Riscos ocultos de potência e exposição
O estudo também destaca uma preocupação mais ampla: os produtos modernos de canábis contêm níveis muito mais elevados de THC do que no passado. Na década de 1980, a canábis continha uma média de cerca de 3% de THC. Atualmente, muitas variedades excedem os 15%, e os concentrados podem atingir 30% ou mais. Isto significa que as mulheres podem expor os seus óvulos a níveis de THC mais elevados do que nunca, mesmo que a utilizem apenas ocasionalmente.
Como a rotulagem nem sempre é fiável, sobretudo nos mercados não regulamentados, as pacientes podem estar a subestimar o seu consumo sem o saberem.
Embora seja necessária mais investigação para confirmar estes resultados em populações maiores e no contexto da conceção natural, a mensagem deste estudo é clara: o THC pode atingir os óvulos humanos e alterar o seu desenvolvimento a nível cromossómico.

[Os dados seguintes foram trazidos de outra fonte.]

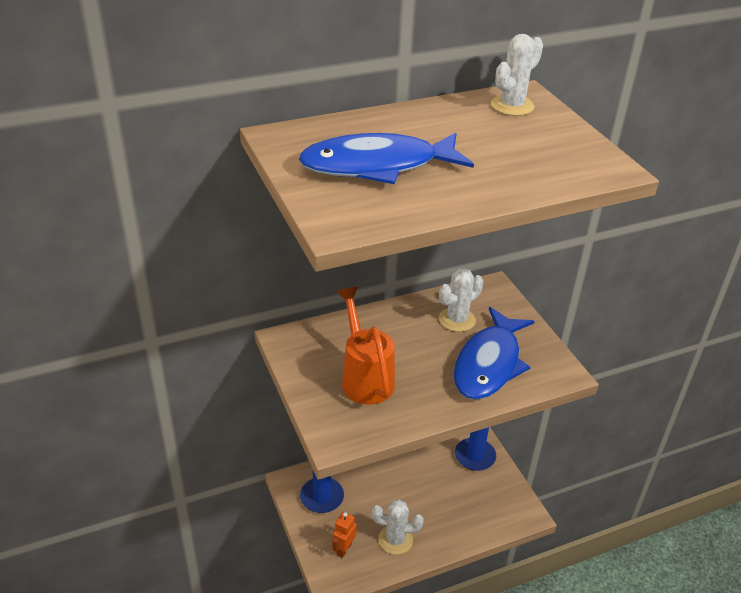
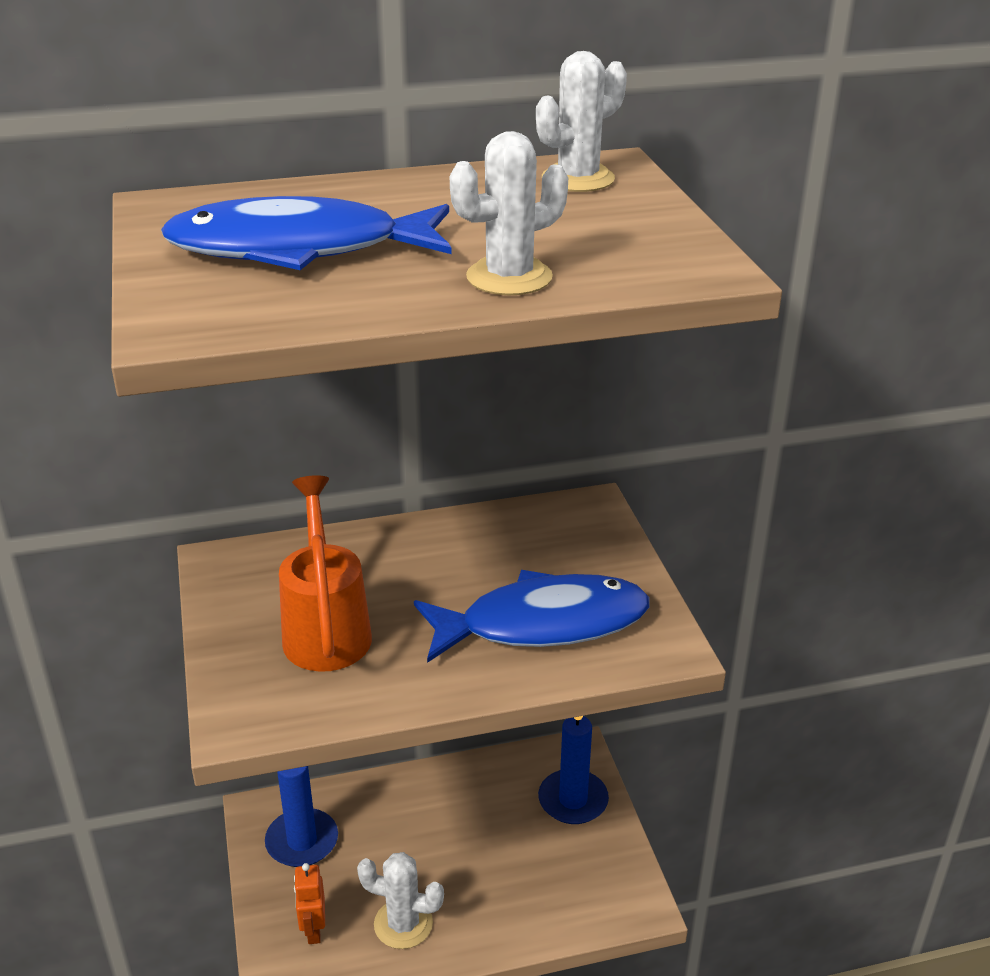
camera: 10 degrees right, 5 degrees down
(344, 549) = (313, 930): orange robot -> orange robot turned 45 degrees counterclockwise
(457, 320) = (512, 551): white cactus -> white cactus (509, 277)
(489, 364) = (543, 624): blue fish -> blue fish turned 135 degrees counterclockwise

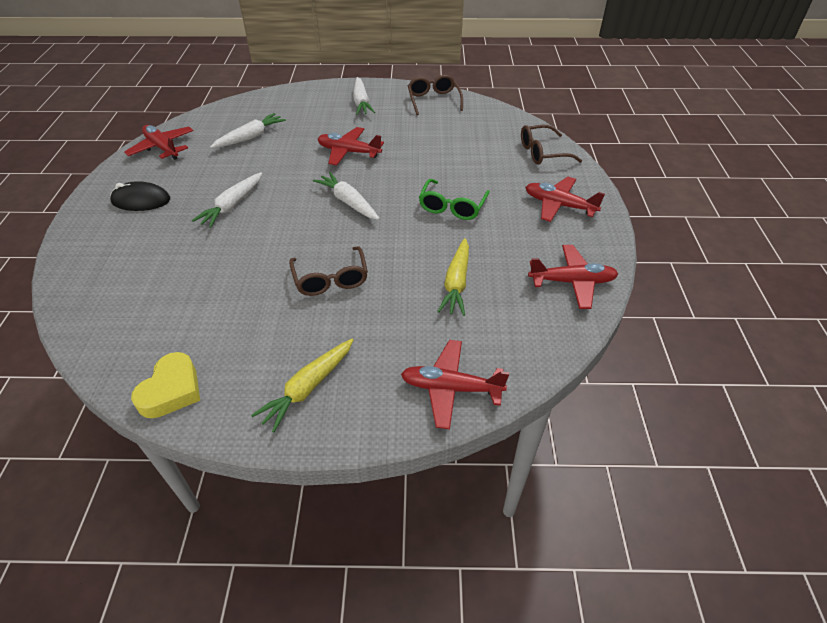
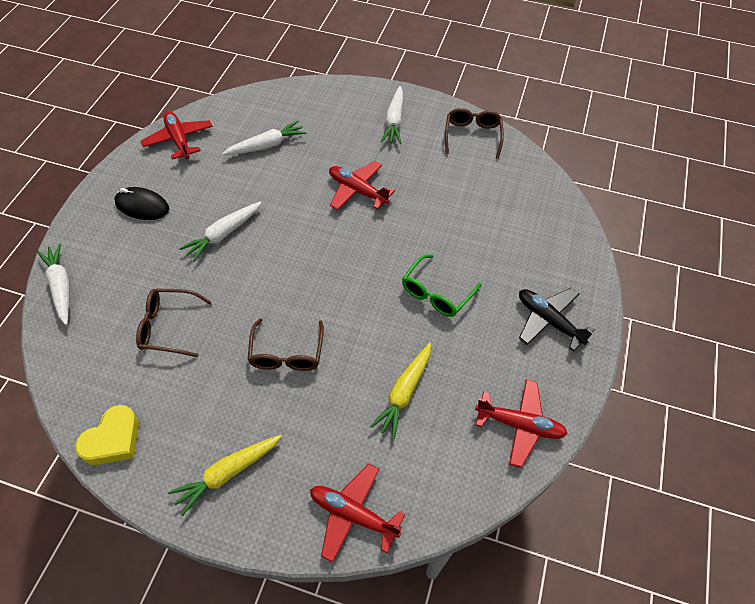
camera: 15 degrees right, 10 degrees up
(348, 202) = (335, 259): white carrot -> white carrot (61, 287)
(543, 152) = (562, 242): brown glasses -> brown glasses (169, 327)
(559, 205) = (548, 321): red plane -> black plane

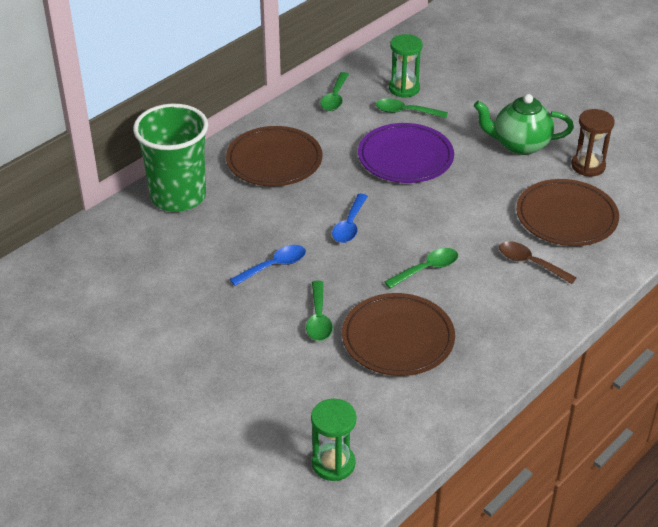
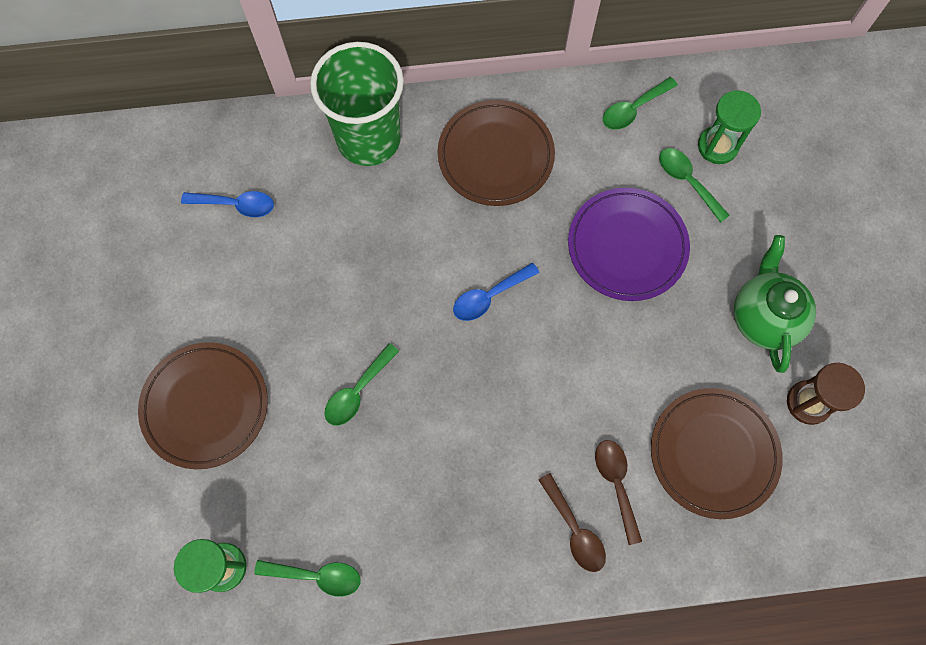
camera: 40 degrees right, 30 degrees up
(274, 266) = (376, 295): blue spoon -> blue spoon (236, 205)
(398, 339) = (404, 473): brown plate -> brown plate (205, 406)
(427, 269) = (510, 410): green spoon -> green spoon (317, 576)
(519, 145) = (763, 317): green teapot -> green teapot turned 45 degrees clockwise
(533, 298) = (574, 530): none -> brown spoon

“Os nossos resultados revelam efeitos significativos na maturação dos oócitos, nos perfis transcriptómicos, na organização do fuso meiótico e na ploidia dos oócitos”, escrevem Duval e colegas. “Coletivamente, estes dados apresentam provas convincentes de que o consumo de cannabis pode ter um impacto negativo na fertilidade feminina.”
Por enquanto, os especialistas sugerem que mulheres em tratamento de fertilidade ou considerando a gravidez devem considerar reduzir ou interromper o uso de cannabis para minimizar os riscos reprodutivos.